** BEGIN Provided entries **

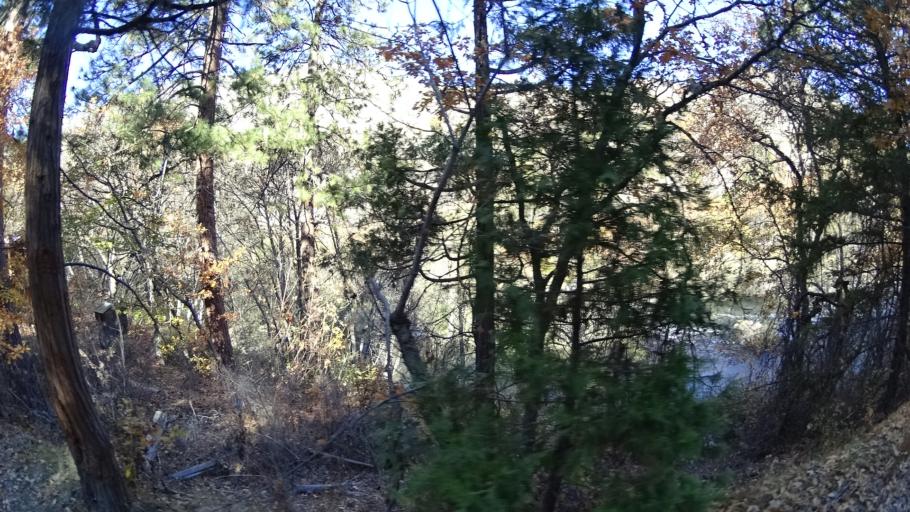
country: US
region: California
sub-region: Siskiyou County
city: Yreka
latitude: 41.8556
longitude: -122.7598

** END Provided entries **

Stated task ->
Can you copy every line of the entries above verbatim, leaving out the pictures?

Result ->
country: US
region: California
sub-region: Siskiyou County
city: Yreka
latitude: 41.8556
longitude: -122.7598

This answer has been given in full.